A sick man turned to his doctor as he was preparing to leave the examining room. He said, “Dr., I am afraid to die. Tell me what lies on the other side.” The Dr. answered simply, “I don't know.”
“You don't know? You are a Christian man and you can't tell me what's on the other side?”
The Dr. was holding the handle of the door and from the other side came the sound of scratching and whining. The Dr. opened the door and a dog sprang into the room and leaped on the Dr. with an eager show of gladness. Turning to the patient again, the Dr. said, “Did you notice my dog? He'd never been in this room before. He didn't know what was inside. He knew nothing except that his master was here and when the door opened he sprang in without fear. I know little of what is on the other side of death. But I do know one thing...I know my master is there and that is enough.”
Jesus our master; our savior, our friend, is on the other side of death's door. We don't know the whole story of what heaven will be like, just that we can be there by grace through faith. Jesus too used seeds in talking about life after death, “Very truly, I tell you, unless a grain of wheat falls into the earth and dies, it remains just a single grain; but if it dies, it bears much fruit.” Jesus was speaking not only of our death's, of his own impending death. A death that, while tragic at the time, turned into our reason to have hope in the face of death. For the death of Jesus was not the end of the story. He was buried in the earth, like the grain of wheat. But the grave could not hold him. Like the wheat in the spring, he rose up and his resurrection bears much fruit. That fruit borne in the resurrection is why we believe that Jesus is waiting on the other side of death's door. And so these pictures of our resurrected bodies are a promise we can hold on to without knowing every detail.
Finally, another passage from Eugene Peterson, “This image of planting a dead seed and raising a live plant is a mere sketch at best, but perhaps it will help in approaching the mystery of the resurrection body—but only if you keep in mind that when we’re raised, we’re raised for good, alive forever!

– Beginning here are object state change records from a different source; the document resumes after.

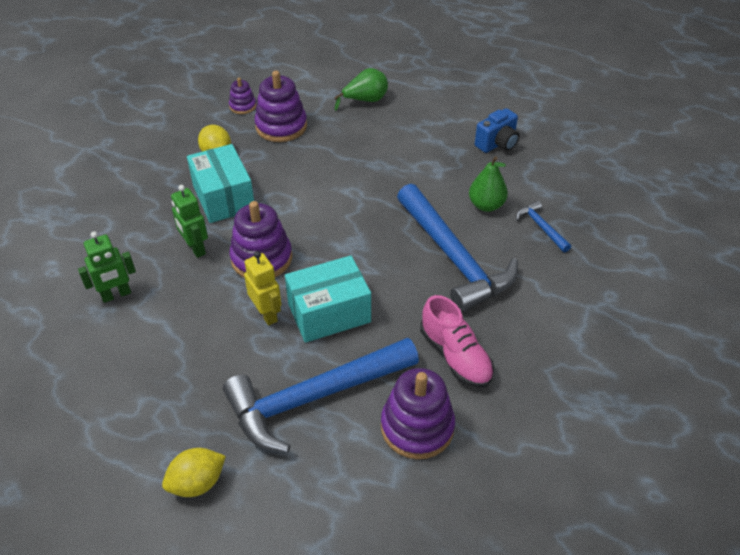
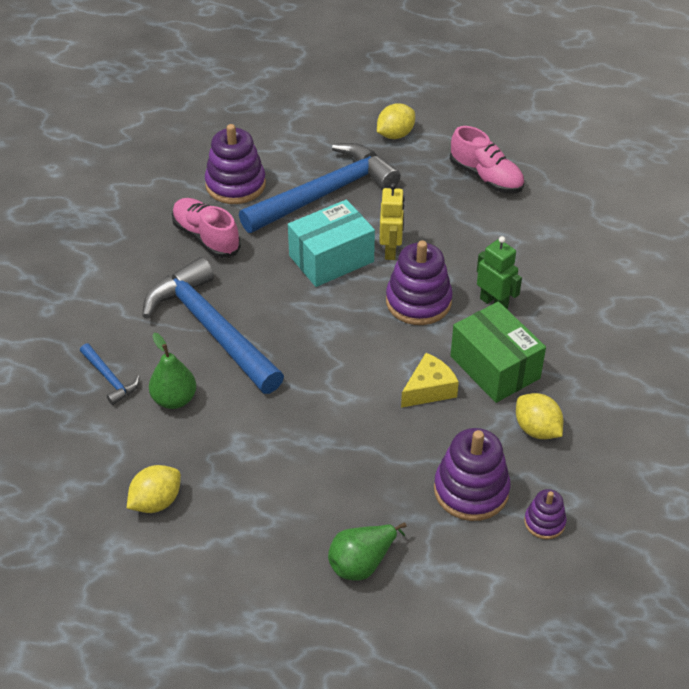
camera: 170 degrees right, 0 degrees up
green robot [78,231,136,303] -> none
turquoise box [187,144,254,223] -> green box [450,302,546,403]
yellow robot [244,251,281,325] -> yellow robot turned 135 degrees counterclockwise [379,183,405,260]
blue camera [475,108,519,153] -> yellow lemon [127,465,181,513]
none -> yellow cheese [401,353,459,408]
none -> pink shoe [450,126,524,193]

The corpse that’s planted is no beauty, but when it’s raised, it’s glorious.” Paul tells us that our resurrected bodies will be glorious, powerful, eternal. Does this tell us all we want to know? No. What we need to know is that Jesus is the way. I think it is helpful to keep the picture of that dog and the Doctor in our minds-- we don't know what is on the other side, but Jesus is there and that is enough. As you contemplate death, contemplate Jesus walking with you through that valley, taking your hand, leading you home. That's what we need to know about death, Jesus is there, Jesus is with us. Amen.